Alex Echevarria, (BFA Cinematography ’17) has some unique experiences shooting while at SVA — often traveling with classmates to places from Sweden to Kenya to Scotland. But nothing makes him happier than collaborating with the close friends he’s worked with again and again in the past four years.
The Coca-Cola/Regal project turned out to be the second project Ameer and I did together last summer. We had just wrapped a crazy music video when he got the call, and I was excited to hop back into production. There were still plenty of ideas that we wanted to experiment with. It presented a challenge due to the quick deadline we were given, so we immediately got to work. Although it was my first time shooting for a big name client and dealing with multiple creative agencies, the process felt similar to how we always work together.
In terms of creating a look, we studied recent Coke commercials such as the Taste the Feeling campaign, as well as old classics from the 70’s and 60’s. Looking at that progression of advertisement helped hone a look we hoped would have a timeless feel. We used lenses from the 1950’s, and lit the scenes pretty minimally, using large soft sources to create a pleasing environment. I like lighting the space of the scene rather than just focusing on how the actors look in each shot. I feel it’s important to light in a way that gives my director and the talent the freedom to move and be inspired by the environment. That’s also why I work so closely with the production designer, Miwa Sakulrat. Miwa created a space that felt real, and that inspired the lighting scheme and the composition of each shot. Even if a piece is heavily stylized, the space you’re shooting in must be believable for the on-screen talent. Filmmaking as a practice is so contrived in how structured it is, that I make every attempt to let the subject forget the constructs of the set.

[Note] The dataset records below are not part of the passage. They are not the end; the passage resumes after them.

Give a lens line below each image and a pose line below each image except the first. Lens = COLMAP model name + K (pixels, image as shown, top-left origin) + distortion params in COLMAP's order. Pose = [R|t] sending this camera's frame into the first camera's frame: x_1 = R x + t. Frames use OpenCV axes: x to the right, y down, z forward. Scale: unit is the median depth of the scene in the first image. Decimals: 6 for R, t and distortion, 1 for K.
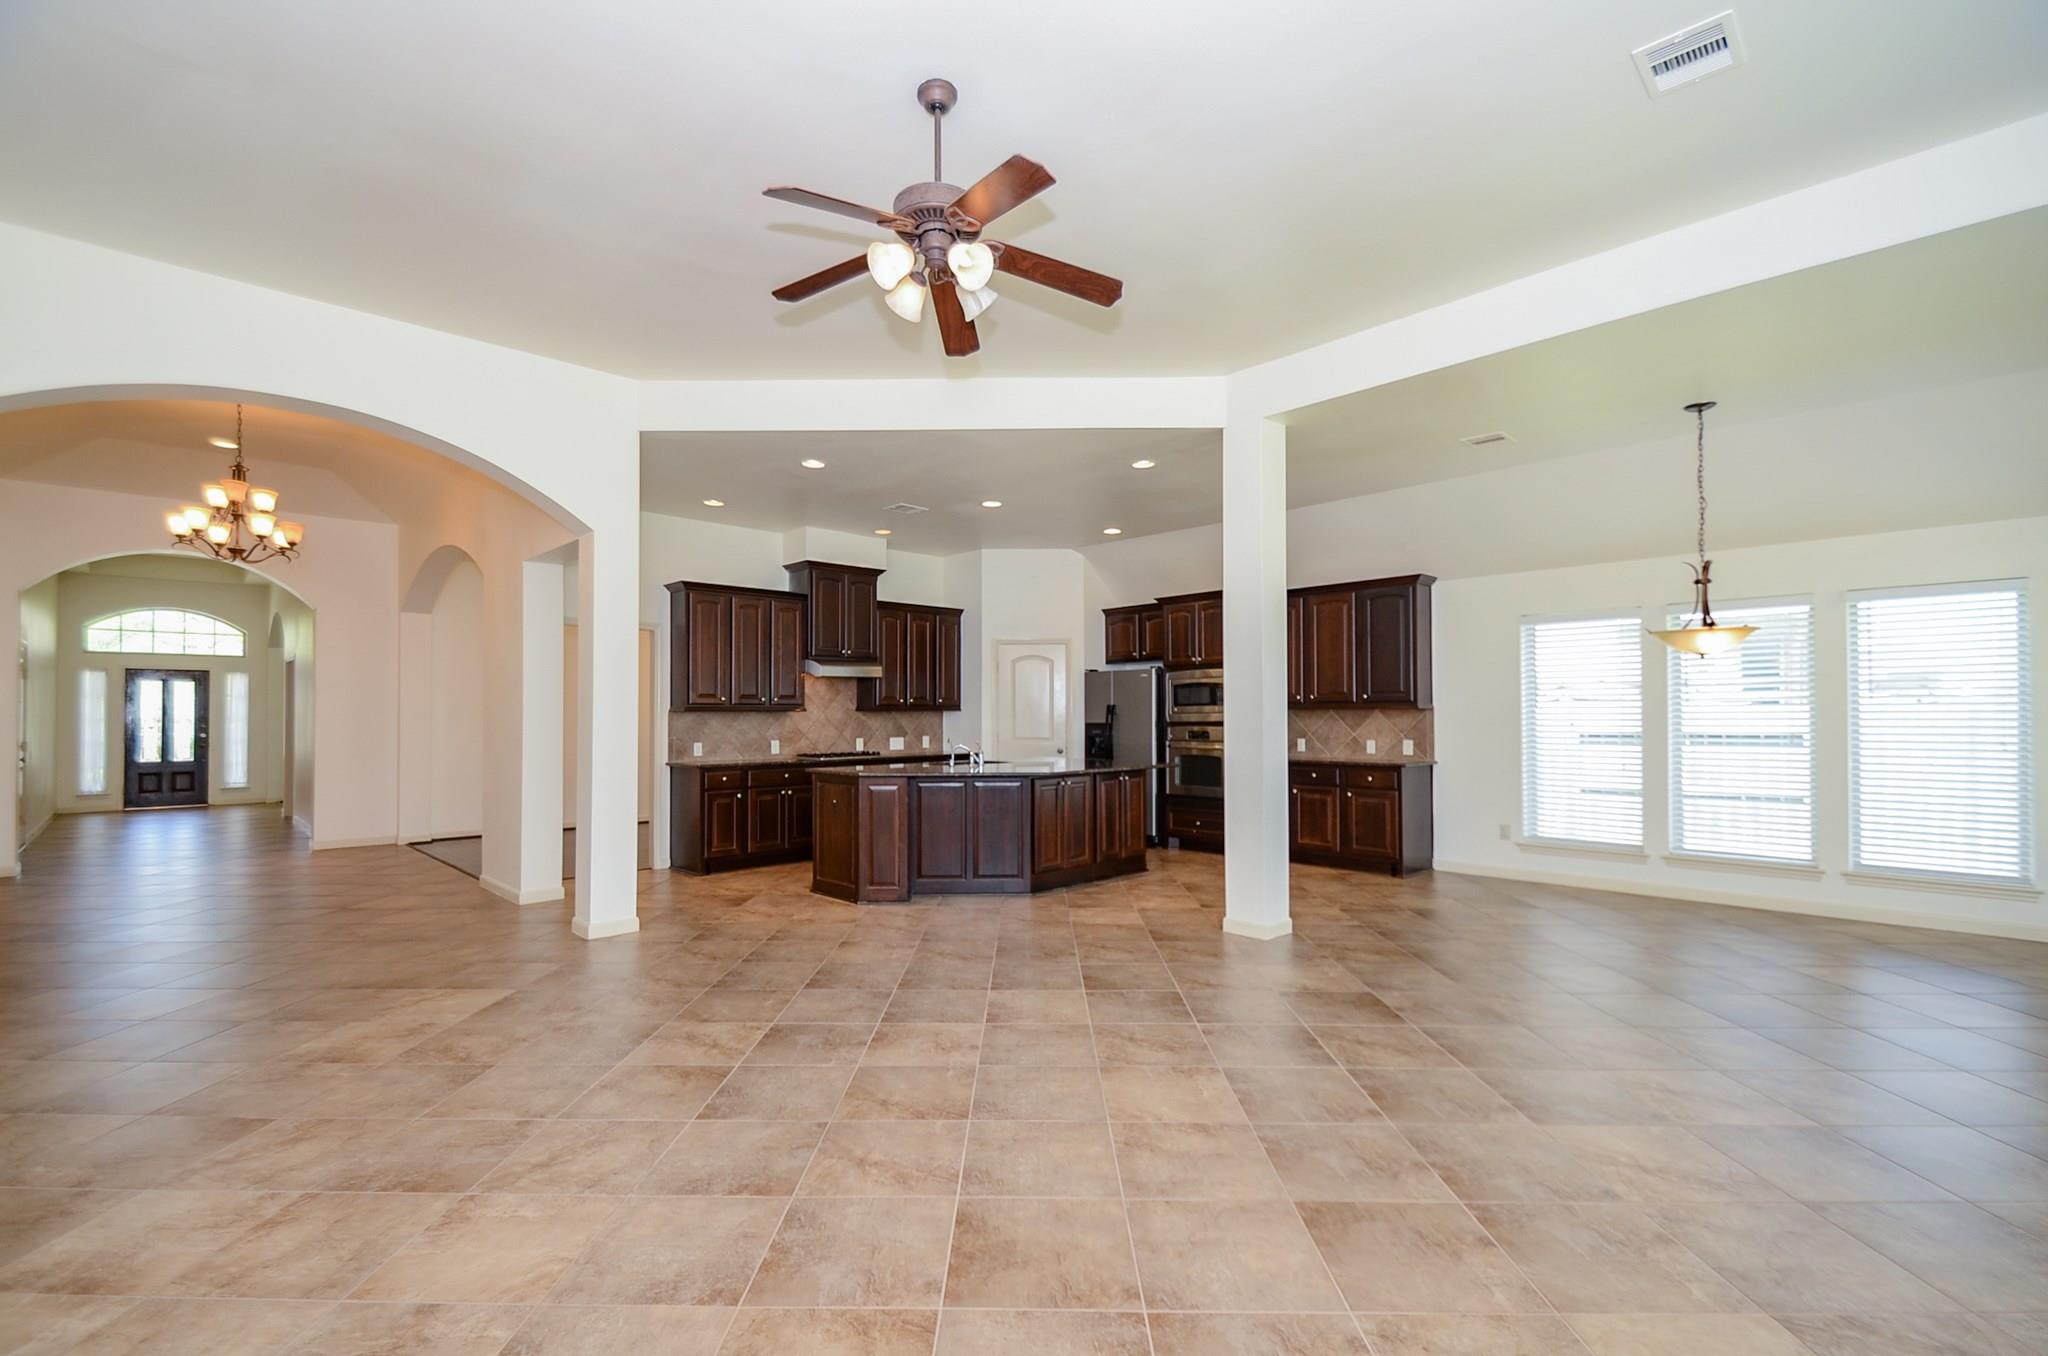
lens RADIAL K [[885.4, 0, 1020.0], [0, 885.4, 700.6], [0, 0, 1]] dist [0.021431, -0.018077]
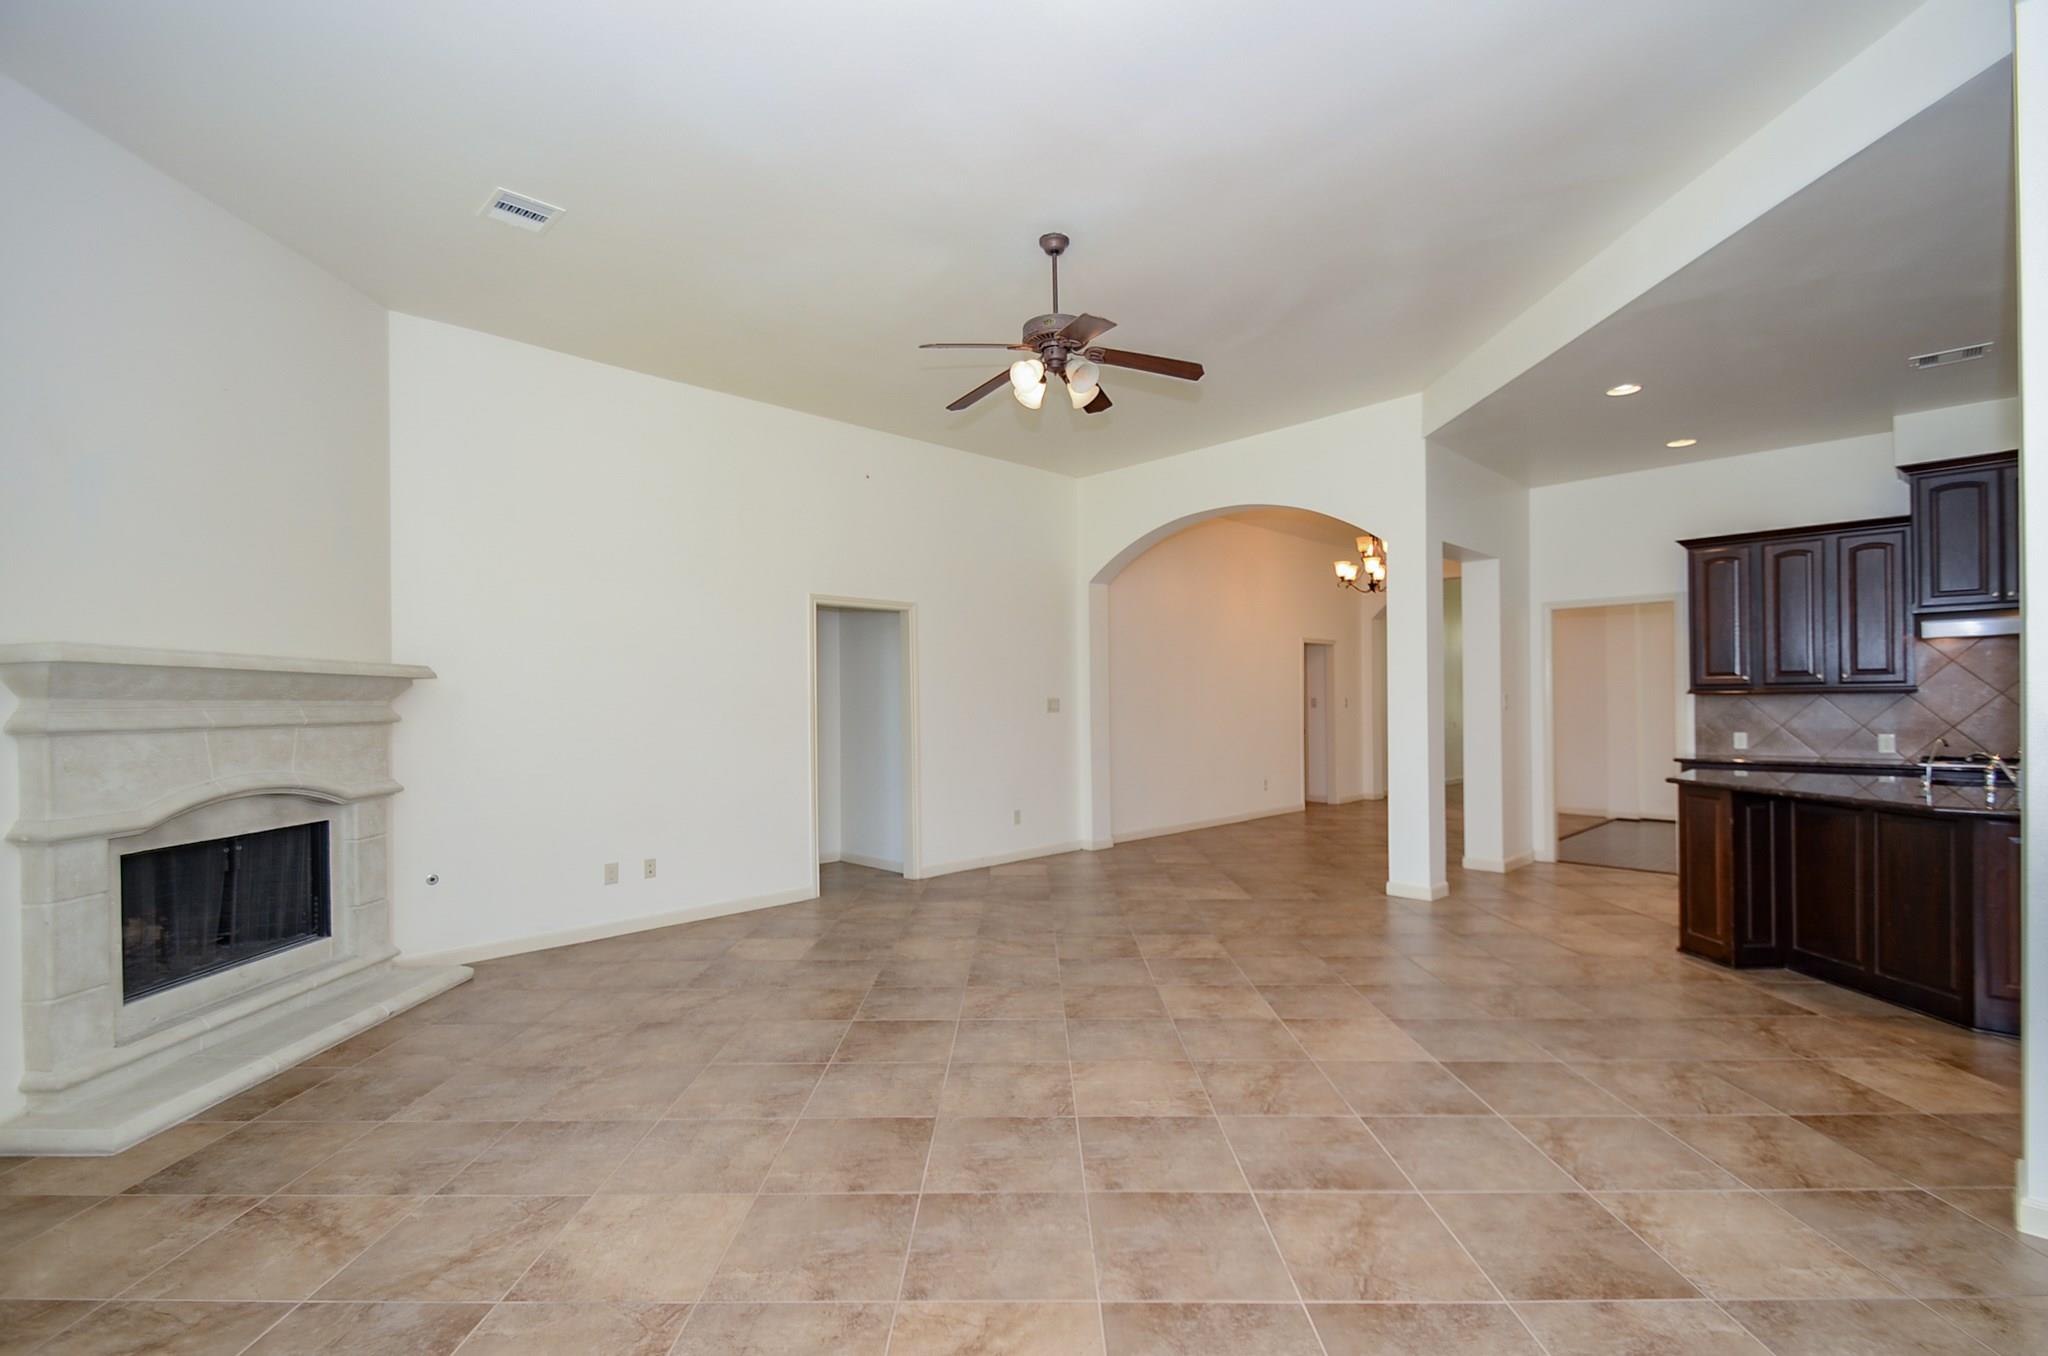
lens RADIAL K [[923.6, 0, 1024.8], [0, 923.6, 693.8], [0, 0, 1]] dist [0.022401, -0.019741]
pose [[0.004203, -0.005159, -0.999978, 0.739125], [0.026259, 0.999642, -0.005047, -0.001106], [0.999646, -0.026237, 0.004337, 0.534120]]
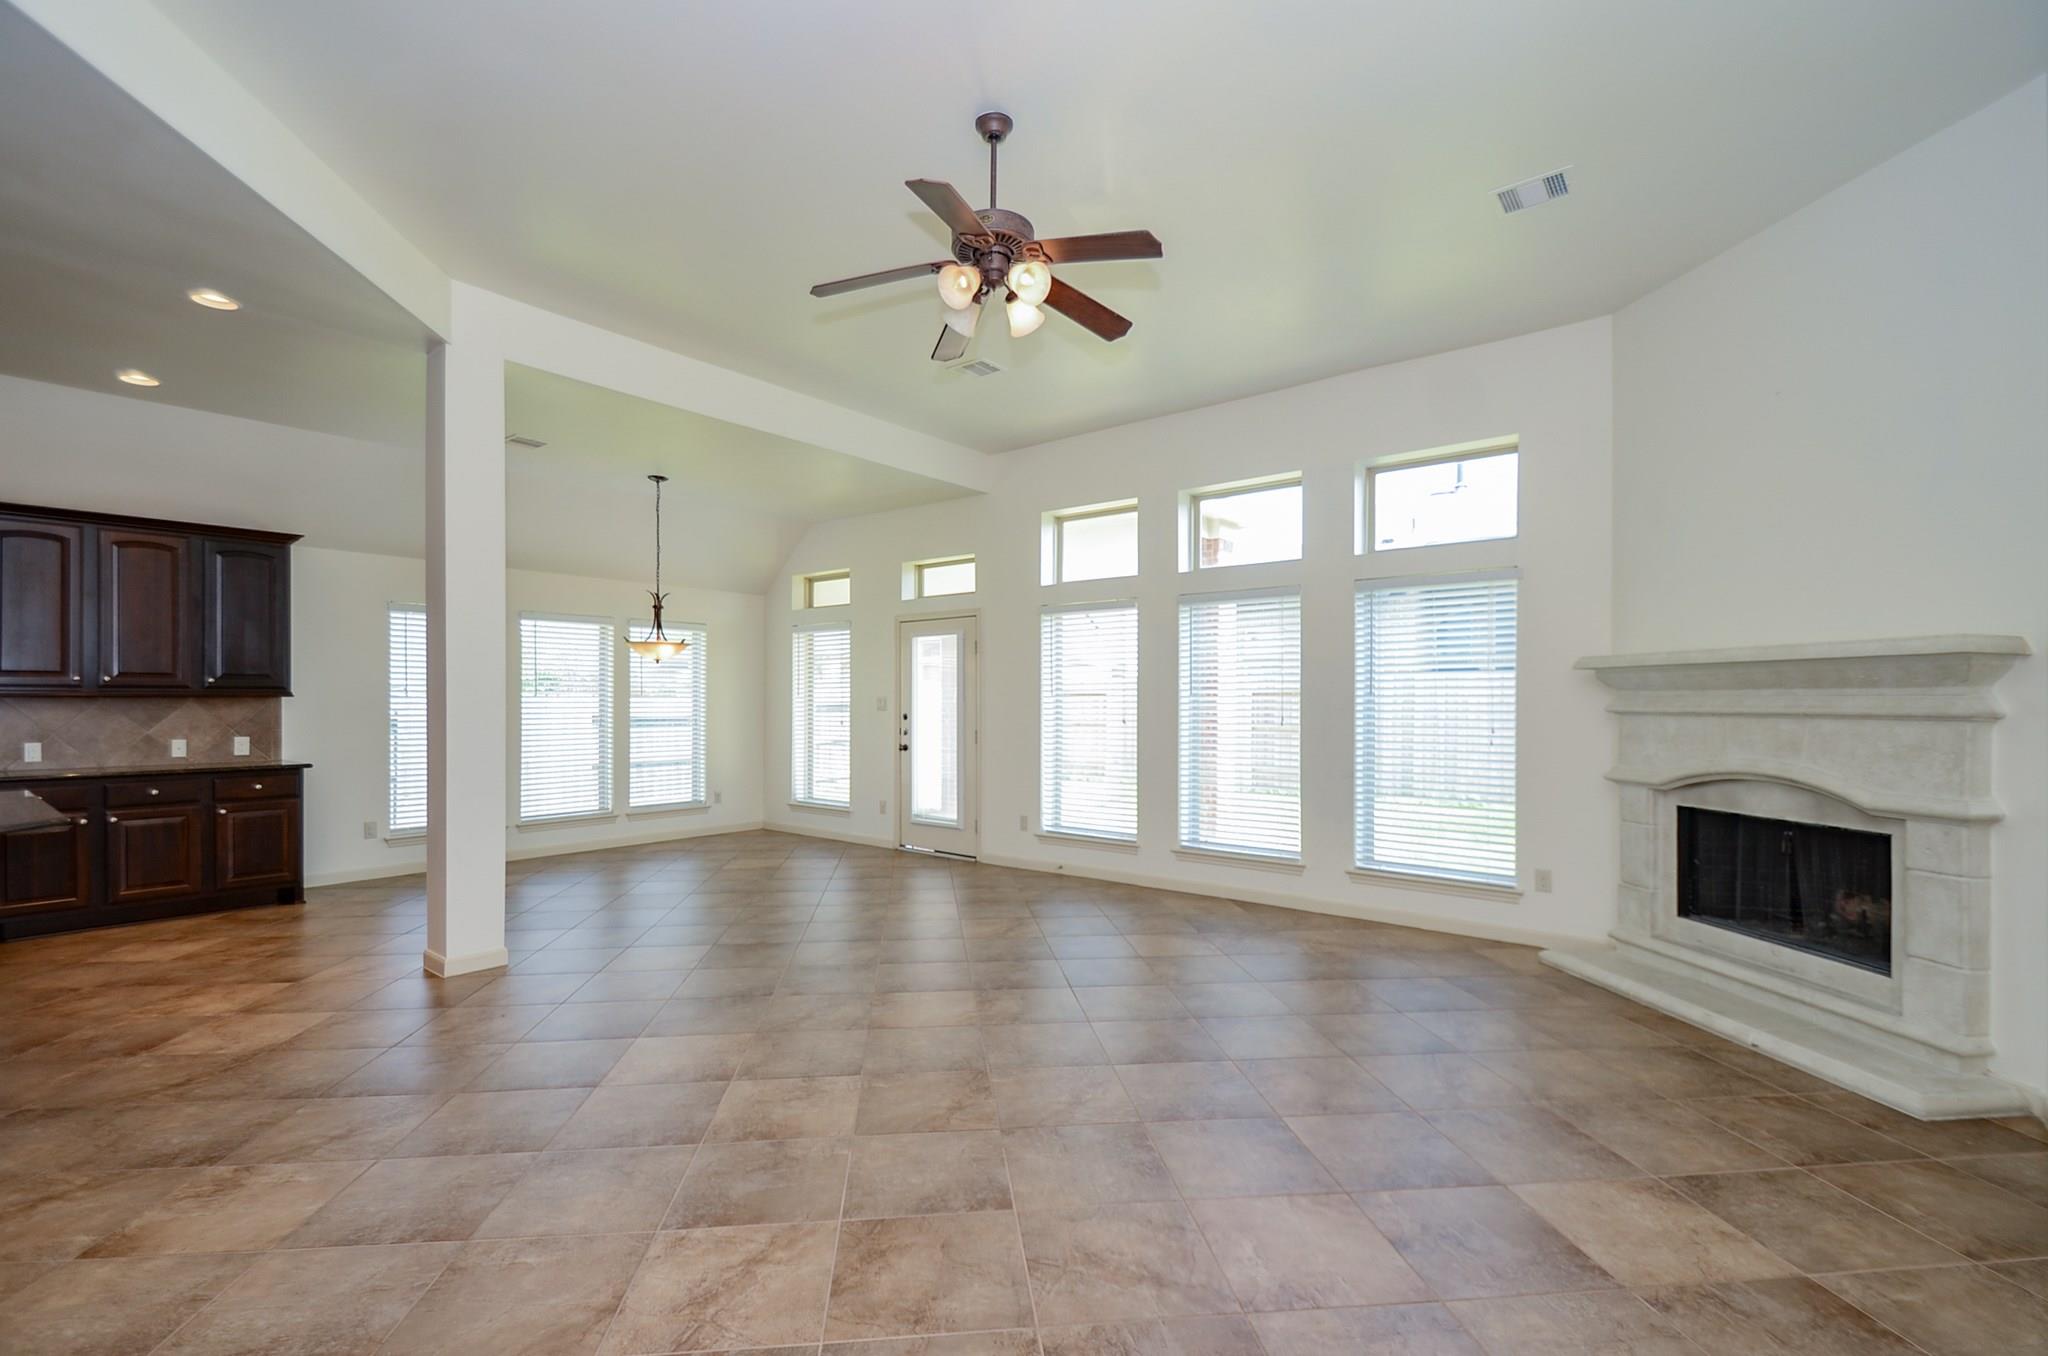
lens RADIAL K [[885.4, 0, 1020.0], [0, 885.4, 700.6], [0, 0, 1]] dist [0.021431, -0.018077]
pose [[-0.115046, 0.004499, 0.993350, -0.661183], [-0.017373, 0.999828, -0.006541, 0.008731], [-0.993208, -0.018010, -0.114948, 0.619091]]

Making pictures is a collaborative process. When the homies come together in a space, each individual putting forth his or her own unique energy to construct a piece, events occur that are completely unexpected. Real expression surfaces, and we learn about each other and ourselves. The best moments on set are when plans fall apart or are thrown away, and we submit to instinct. Intuition brought forth through spontaneity is what makes it all worthwhile. Perfection is expected, calculated, and that’s why it’s boring. When we stop acting as planned, that’s when the best moments come forth.
Every individual we work with brings new ideas and contributions to the table, and without this collaboration the end result would differ. I enjoy what we make because it truly feels like ours. It’s a shared experience. It’s all I could ever ask for in this line of work.